** start of Dataset extract **
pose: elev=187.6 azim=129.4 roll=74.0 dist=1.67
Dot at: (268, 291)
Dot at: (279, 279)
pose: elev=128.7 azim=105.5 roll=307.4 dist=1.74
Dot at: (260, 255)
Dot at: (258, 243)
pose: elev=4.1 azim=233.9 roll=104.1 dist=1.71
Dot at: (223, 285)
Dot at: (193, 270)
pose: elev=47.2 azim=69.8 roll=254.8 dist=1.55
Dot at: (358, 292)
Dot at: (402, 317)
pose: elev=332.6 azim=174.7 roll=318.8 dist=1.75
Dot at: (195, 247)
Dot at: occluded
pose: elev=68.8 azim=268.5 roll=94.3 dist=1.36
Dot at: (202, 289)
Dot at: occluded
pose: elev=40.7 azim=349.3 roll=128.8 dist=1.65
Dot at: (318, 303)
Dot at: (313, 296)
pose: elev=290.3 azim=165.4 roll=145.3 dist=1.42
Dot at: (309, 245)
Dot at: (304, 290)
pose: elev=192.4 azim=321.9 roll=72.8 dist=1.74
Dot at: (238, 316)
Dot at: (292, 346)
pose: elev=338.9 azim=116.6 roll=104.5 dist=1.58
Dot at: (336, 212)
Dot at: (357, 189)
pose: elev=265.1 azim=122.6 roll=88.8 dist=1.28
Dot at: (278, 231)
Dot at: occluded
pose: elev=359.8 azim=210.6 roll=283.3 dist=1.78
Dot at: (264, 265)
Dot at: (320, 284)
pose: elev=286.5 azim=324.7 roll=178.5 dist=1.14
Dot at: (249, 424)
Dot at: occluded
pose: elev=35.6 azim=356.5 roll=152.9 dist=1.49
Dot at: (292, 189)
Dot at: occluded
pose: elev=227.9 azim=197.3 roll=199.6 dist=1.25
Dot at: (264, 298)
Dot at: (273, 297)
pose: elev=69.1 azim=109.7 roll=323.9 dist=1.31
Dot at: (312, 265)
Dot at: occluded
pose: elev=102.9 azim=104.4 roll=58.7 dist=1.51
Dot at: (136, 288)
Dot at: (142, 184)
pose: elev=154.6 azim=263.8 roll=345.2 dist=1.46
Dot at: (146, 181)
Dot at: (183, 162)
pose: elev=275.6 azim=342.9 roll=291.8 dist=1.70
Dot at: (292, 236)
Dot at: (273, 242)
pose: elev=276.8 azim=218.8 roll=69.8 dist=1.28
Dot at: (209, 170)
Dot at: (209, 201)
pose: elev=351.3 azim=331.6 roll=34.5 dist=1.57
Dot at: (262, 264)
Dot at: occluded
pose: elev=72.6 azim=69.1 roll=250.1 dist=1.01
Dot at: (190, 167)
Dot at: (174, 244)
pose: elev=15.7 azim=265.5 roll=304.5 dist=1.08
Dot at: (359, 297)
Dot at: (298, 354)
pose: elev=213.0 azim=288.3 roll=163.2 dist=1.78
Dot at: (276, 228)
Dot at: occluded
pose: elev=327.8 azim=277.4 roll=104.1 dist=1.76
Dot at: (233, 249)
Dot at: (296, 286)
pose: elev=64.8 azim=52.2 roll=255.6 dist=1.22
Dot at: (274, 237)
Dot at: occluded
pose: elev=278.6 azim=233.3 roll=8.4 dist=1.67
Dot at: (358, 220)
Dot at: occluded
** end of Dataset extract **
Task to complete
Copy the entries word for word, starting at the line that contains "pose: elev=265.1 azim=122.6" and ending at the line that contains "Dot at: (296, 286)", with both of those lines included.

Task response
pose: elev=265.1 azim=122.6 roll=88.8 dist=1.28
Dot at: (278, 231)
Dot at: occluded
pose: elev=359.8 azim=210.6 roll=283.3 dist=1.78
Dot at: (264, 265)
Dot at: (320, 284)
pose: elev=286.5 azim=324.7 roll=178.5 dist=1.14
Dot at: (249, 424)
Dot at: occluded
pose: elev=35.6 azim=356.5 roll=152.9 dist=1.49
Dot at: (292, 189)
Dot at: occluded
pose: elev=227.9 azim=197.3 roll=199.6 dist=1.25
Dot at: (264, 298)
Dot at: (273, 297)
pose: elev=69.1 azim=109.7 roll=323.9 dist=1.31
Dot at: (312, 265)
Dot at: occluded
pose: elev=102.9 azim=104.4 roll=58.7 dist=1.51
Dot at: (136, 288)
Dot at: (142, 184)
pose: elev=154.6 azim=263.8 roll=345.2 dist=1.46
Dot at: (146, 181)
Dot at: (183, 162)
pose: elev=275.6 azim=342.9 roll=291.8 dist=1.70
Dot at: (292, 236)
Dot at: (273, 242)
pose: elev=276.8 azim=218.8 roll=69.8 dist=1.28
Dot at: (209, 170)
Dot at: (209, 201)
pose: elev=351.3 azim=331.6 roll=34.5 dist=1.57
Dot at: (262, 264)
Dot at: occluded
pose: elev=72.6 azim=69.1 roll=250.1 dist=1.01
Dot at: (190, 167)
Dot at: (174, 244)
pose: elev=15.7 azim=265.5 roll=304.5 dist=1.08
Dot at: (359, 297)
Dot at: (298, 354)
pose: elev=213.0 azim=288.3 roll=163.2 dist=1.78
Dot at: (276, 228)
Dot at: occluded
pose: elev=327.8 azim=277.4 roll=104.1 dist=1.76
Dot at: (233, 249)
Dot at: (296, 286)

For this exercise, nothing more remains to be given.